The official online compendium for Mining the Social Web, 3rd Edition (O'Reilly, 2018). The notebooks
folder of this repository contains the latest bug-fixed sample code used in the book chapters.
There are several ways to get up and running with the sample code in MTSW, which we detail in this section.
If you are familiar with git and have a git client installed on your machine, simply clone the repository to your own machine. However, it is up to you to install all the dependencies for the repository. The necessary Python libraries are detailed in the requirements.txt
file. The other requirements are detailed in the Requirements section below.
You may also download a zip archive directly from GitHub. The only disadvantage of this approach is that in order to synchronize your copy of the code with any future bug fixes, you will need to download the entire repository again. You are still responsible for installing any dependencies yourself.
Docker is a tool for creating a "containerized" version of software that is independent of the underlying operating system. The included Dockerfile
is the recipe that creates an "image" of all the software you need to run the sample code for MTSW, including all of the dependencies. This software image runs within the container managed by the Docker client on your machine.
The authors recommend using Docker.

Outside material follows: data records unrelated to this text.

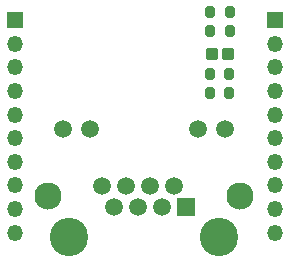
<source format=gts>
G04 #@! TF.GenerationSoftware,KiCad,Pcbnew,7.0.7*
G04 #@! TF.CreationDate,2023-10-04T16:56:08-06:00*
G04 #@! TF.ProjectId,GigE_Module,47696745-5f4d-46f6-9475-6c652e6b6963,rev?*
G04 #@! TF.SameCoordinates,Original*
G04 #@! TF.FileFunction,Soldermask,Top*
G04 #@! TF.FilePolarity,Negative*
%FSLAX46Y46*%
G04 Gerber Fmt 4.6, Leading zero omitted, Abs format (unit mm)*
G04 Created by KiCad (PCBNEW 7.0.7) date 2023-10-04 16:56:08*
%MOMM*%
%LPD*%
G01*
G04 APERTURE LIST*
G04 Aperture macros list*
%AMRoundRect*
0 Rectangle with rounded corners*
0 $1 Rounding radius*
0 $2 $3 $4 $5 $6 $7 $8 $9 X,Y pos of 4 corners*
0 Add a 4 corners polygon primitive as box body*
4,1,4,$2,$3,$4,$5,$6,$7,$8,$9,$2,$3,0*
0 Add four circle primitives for the rounded corners*
1,1,$1+$1,$2,$3*
1,1,$1+$1,$4,$5*
1,1,$1+$1,$6,$7*
1,1,$1+$1,$8,$9*
0 Add four rect primitives between the rounded corners*
20,1,$1+$1,$2,$3,$4,$5,0*
20,1,$1+$1,$4,$5,$6,$7,0*
20,1,$1+$1,$6,$7,$8,$9,0*
20,1,$1+$1,$8,$9,$2,$3,0*%
G04 Aperture macros list end*
%ADD10C,3.250000*%
%ADD11R,1.500000X1.500000*%
%ADD12C,1.500000*%
%ADD13C,2.300000*%
%ADD14RoundRect,0.200000X-0.200000X-0.275000X0.200000X-0.275000X0.200000X0.275000X-0.200000X0.275000X0*%
%ADD15R,1.350000X1.350000*%
%ADD16O,1.350000X1.350000*%
%ADD17RoundRect,0.250000X-0.287500X-0.275000X0.287500X-0.275000X0.287500X0.275000X-0.287500X0.275000X0*%
G04 APERTURE END LIST*
D10*
X151060000Y-104350000D03*
X138360000Y-104350000D03*
D11*
X148270000Y-101810000D03*
D12*
X147254000Y-100030000D03*
X146238000Y-101810000D03*
X145222000Y-100030000D03*
X144206000Y-101810000D03*
X143190000Y-100030000D03*
X142174000Y-101810000D03*
X141158000Y-100030000D03*
X151570000Y-95210000D03*
X149280000Y-95210000D03*
X140140000Y-95210000D03*
X137850000Y-95210000D03*
D13*
X152840000Y-100920000D03*
X136580000Y-100920000D03*
D14*
X150295000Y-85330000D03*
X151945000Y-85330000D03*
X150295000Y-86930000D03*
X151945000Y-86930000D03*
X150285000Y-90580000D03*
X151935000Y-90580000D03*
D15*
X155772000Y-86025000D03*
D16*
X155772000Y-88025000D03*
X155772000Y-90025000D03*
X155772000Y-92025000D03*
X155772000Y-94025000D03*
X155772000Y-96025000D03*
X155772000Y-98025000D03*
X155772000Y-100025000D03*
X155772000Y-102025000D03*
X155772000Y-104025000D03*
D15*
X133772000Y-86025000D03*
D16*
X133772000Y-88025000D03*
X133772000Y-90025000D03*
X133772000Y-92025000D03*
X133772000Y-94025000D03*
X133772000Y-96025000D03*
X133772000Y-98025000D03*
X133772000Y-100025000D03*
X133772000Y-102025000D03*
X133772000Y-104025000D03*
D17*
X150420000Y-88900000D03*
X151845000Y-88900000D03*
D14*
X150285000Y-92160000D03*
X151935000Y-92160000D03*
M02*

</source>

You won't have to worry about which operating system you're using, whether Windows, MacOS, or some Linux variant. You also won't have to worry about installing anything beyond the Docker client.

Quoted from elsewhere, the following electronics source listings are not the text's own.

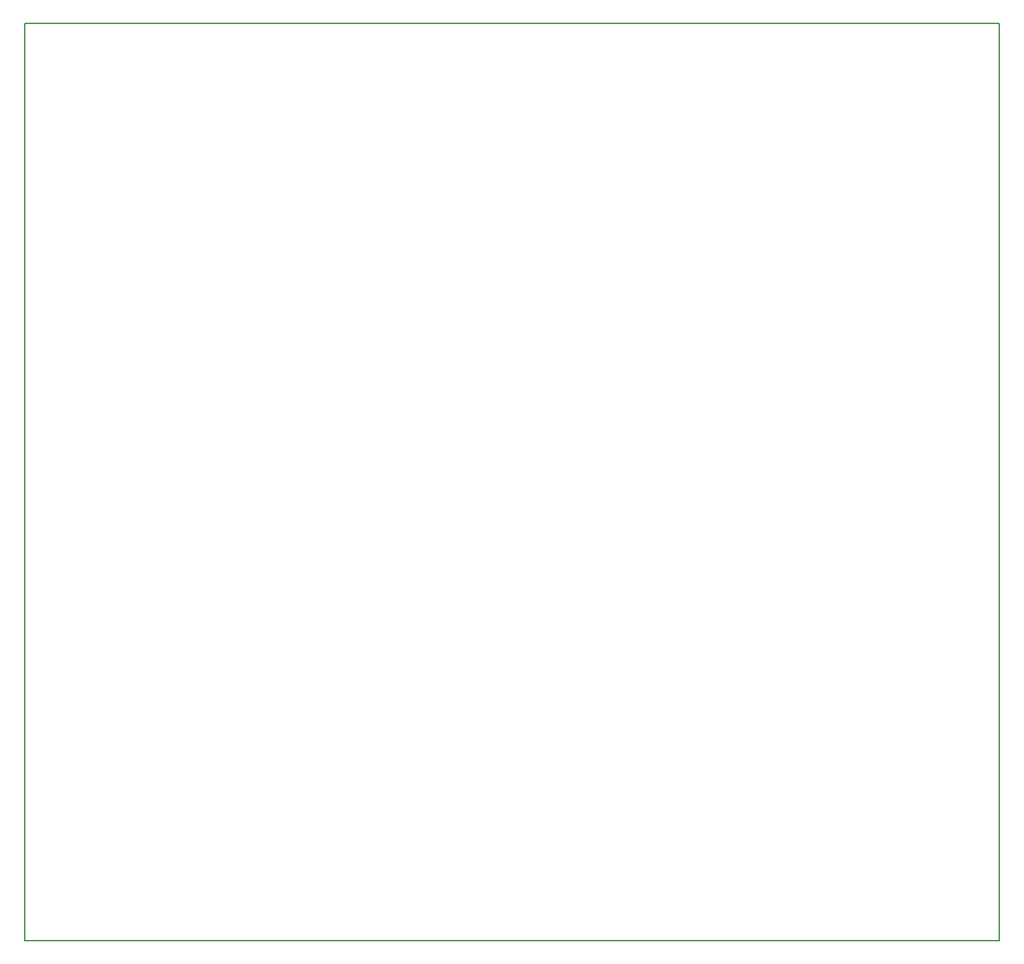
<source format=gm1>
G04 #@! TF.GenerationSoftware,KiCad,Pcbnew,(5.0.0)*
G04 #@! TF.CreationDate,2018-10-21T23:28:39-04:00*
G04 #@! TF.ProjectId,Voron_Klipper_Board,566F726F6E5F4B6C69707065725F426F,A*
G04 #@! TF.SameCoordinates,Original*
G04 #@! TF.FileFunction,Profile,NP*
%FSLAX46Y46*%
G04 Gerber Fmt 4.6, Leading zero omitted, Abs format (unit mm)*
G04 Created by KiCad (PCBNEW (5.0.0)) date 10/21/18 23:28:39*
%MOMM*%
%LPD*%
G01*
G04 APERTURE LIST*
%ADD10C,0.150000*%
G04 APERTURE END LIST*
D10*
X110000000Y-153000000D02*
X110000000Y-40000000D01*
X230000000Y-153000000D02*
X110000000Y-153000000D01*
X230000000Y-40000000D02*
X230000000Y-153000000D01*
X110000000Y-40000000D02*
X230000000Y-40000000D01*
M02*

</source>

Visit the Docker Store and download the free Docker CE (Community Edition) for your operating system.
To make sure that the Docker client installed correctly, type the following from the command line.
docker --version
This should display something like
Docker version 17.12.0-ce, build c97c6d6
If so, congratulations, you've successfully installed Docker.
The next thing will be to build the image from the Dockerfile
. From within the same directory as this repository's Dockerfile
, type
docker build -t mtsw3e .
This will "tag" your image with the name mtsw3e
. Building the image will take some time. The Docker client has to download a base image and then install all of the dependencies. You will only need to do this once, provided you don't delete the image from your computer.
Some users report the following error (noted on MacOS):
$ docker build -t mtsw3e .
ERRO[0000] failed to dial gRPC: unable to upgrade to h2c, received 502
context canceled
If this happens to you, disable the experimental features by unchecking the option in your Docker preferences.
Once you've built the image you should see it in your list of images:
$ docker image ls
REPOSITORY TAG IMAGE ID
mtsw3e latest 326387cea398
The last step is to run docker-compose
, which will launch the container we just built and connect it to a MongoDB database running in a separate container, which is needed for some of the code examples
$ docker-compose up
The output will look something like this:
You will see the instruction on the screen to copy/paste the URL into your web browser's search bar. If you do this, you should see a Jupyter Notebook server running and a list of all the Jupyter Notebooks that are a part of this repository.
TODO
There are several ways in which you can contribute to the project. If you discover a bug in any of the code, the first thing to do is to create a new issue under the Issues tab of this repository. If you are a developer and would like to contribute a bug fix, please feel free to fork the repository and submit a pull request.